SÃO CRISPIM E SÃO CRISPINIANO[Painéis centrais dos Painéis de São Vicente] |
Já então eu publicara na revista O mundo português a descoberta de que, ao contrário do que se pensava, existiam sim dois santos, que tinham as condições requeridas para poderem ser os santos dos Painéis. | Eram dois e estavam ligados à história da conquista de Lisboa aos mouros [...] (A) hipótese de se tratar dos santos Crispim e Crispiniano, irmãos mártires gémeos e primeiros padroeiros de Lisboa, por ter tido na véspera do seu dia que a cidade fora conquistada aos mouros, e no seu dia, 25 de outubro, que D. Afonso I entrara na cidade.Theresa Schedel de Castello Branco
Os painéis de S. Vicente de Fora. As chaves do mistério
Lisboa: Quetzal, 1994, 118-119
Muito se tem dito sobre as sessenta personalidades representadas no Políptico das Janelas Verdes (c. 1470), um conjunto de seis tábuas pré-renascentistas, atribuídas a Nuno Gonçalves (séc. xv) e geralmente referenciado por Painéis de São Vicente. A oscilação na titulação da pintura quatrocentista advém das dúvidas persistentes que a sua interpretação tem suscitado desde a sua descoberta ocasional no Mosteiro de São Vicente de Fora e do seu depósito no Museu Nacional de Arte Antiga ou das Janelas Verdes.
Há quem queira, todavia, associar a obra a São Vicente de Huesca (séc. iv), martirizado em Valência, no tempo do imperador romano Diocleciano. O que nunca ficou esclarecido pelos defensores desta tese é a razão da dupla figuração nos painéis centrais. As hipóteses alternativas pecam pela mesma dificuldade e acrescentam outras. Poderemos questionar-nos até que ponto se torna credível optar por Santo Estêvão, Santa Catarina, Santiago Menor, Infante Santo D. Fernando ou mesmo por um arauto da Era do Espírito Santo.
O número global de individualidades arroladas é difícil de contar, centrando-se sobretudo nos diversos membros da Casa de Avis, com um especial enfoque no misterioso Senhor do Chapeirão, a quem se continua a chamar insistentemente de Infante D. Henrique. Os casais reais constituídos por D. Duarte e D. Leonor de Aragão ou por D. Afonso V e Isabel de Coimbra, bem como o Príncipe Perfeito D. João II e a Princesa Santa D. Joana, concorrem entre si para ocupar um espaço privilegiado no retrato áulico de grupo.
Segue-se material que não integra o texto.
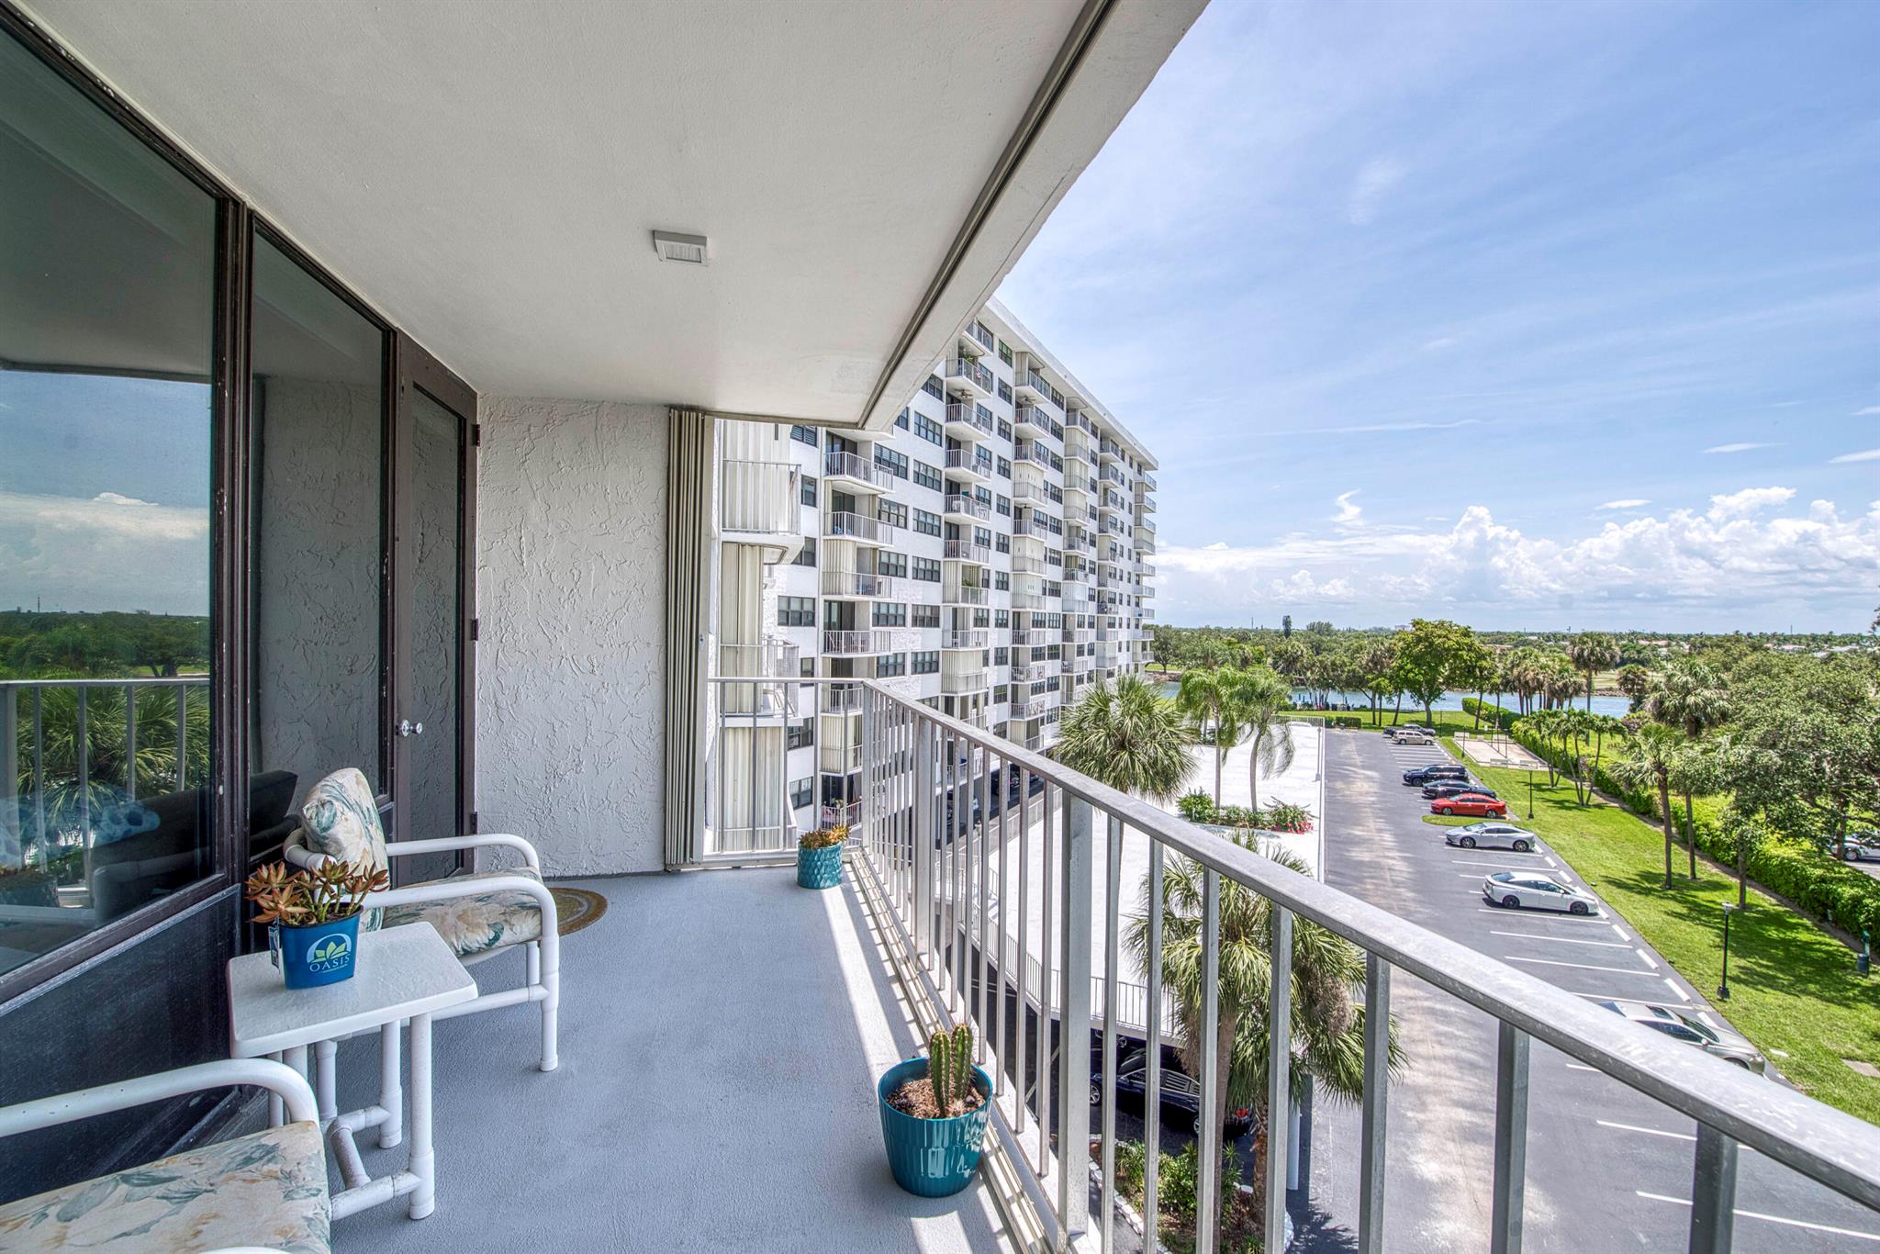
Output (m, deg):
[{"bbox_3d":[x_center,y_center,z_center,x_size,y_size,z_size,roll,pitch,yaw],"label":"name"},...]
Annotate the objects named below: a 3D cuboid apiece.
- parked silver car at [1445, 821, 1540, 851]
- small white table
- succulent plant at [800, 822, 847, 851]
[{"bbox_3d":[33.700,12.720,47.900,4.650,1.440,1.820,0,0,19],"label":"parked silver car"},{"bbox_3d":[-1.385,1.070,1.850,0.413,0.500,0.557,0,0,-38],"label":"small white table"},{"bbox_3d":[-0.618,1.100,4.160,0.250,0.145,0.220,0,0,0],"label":"succulent plant"}]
A aceitação do duplo santo no retábulo pode justificar-se por ter sido achado na primeira igreja edificada fora da cerca moura. D. Afonso Henriques até converteu São Vicente em padroeiro de Lisboa em 1173, quando trasladou as suas relíquias para a futura capital do reino. Acontece que em 1147 já oferecera o padroado da cidade a São Crispim e São Crispiniano, por ter sido no seu dia que entrara em Lixbuna. Dois gémeos idênticos, aí está uma boa solução para o enigma fulcral da obra-prima da pintura nacional.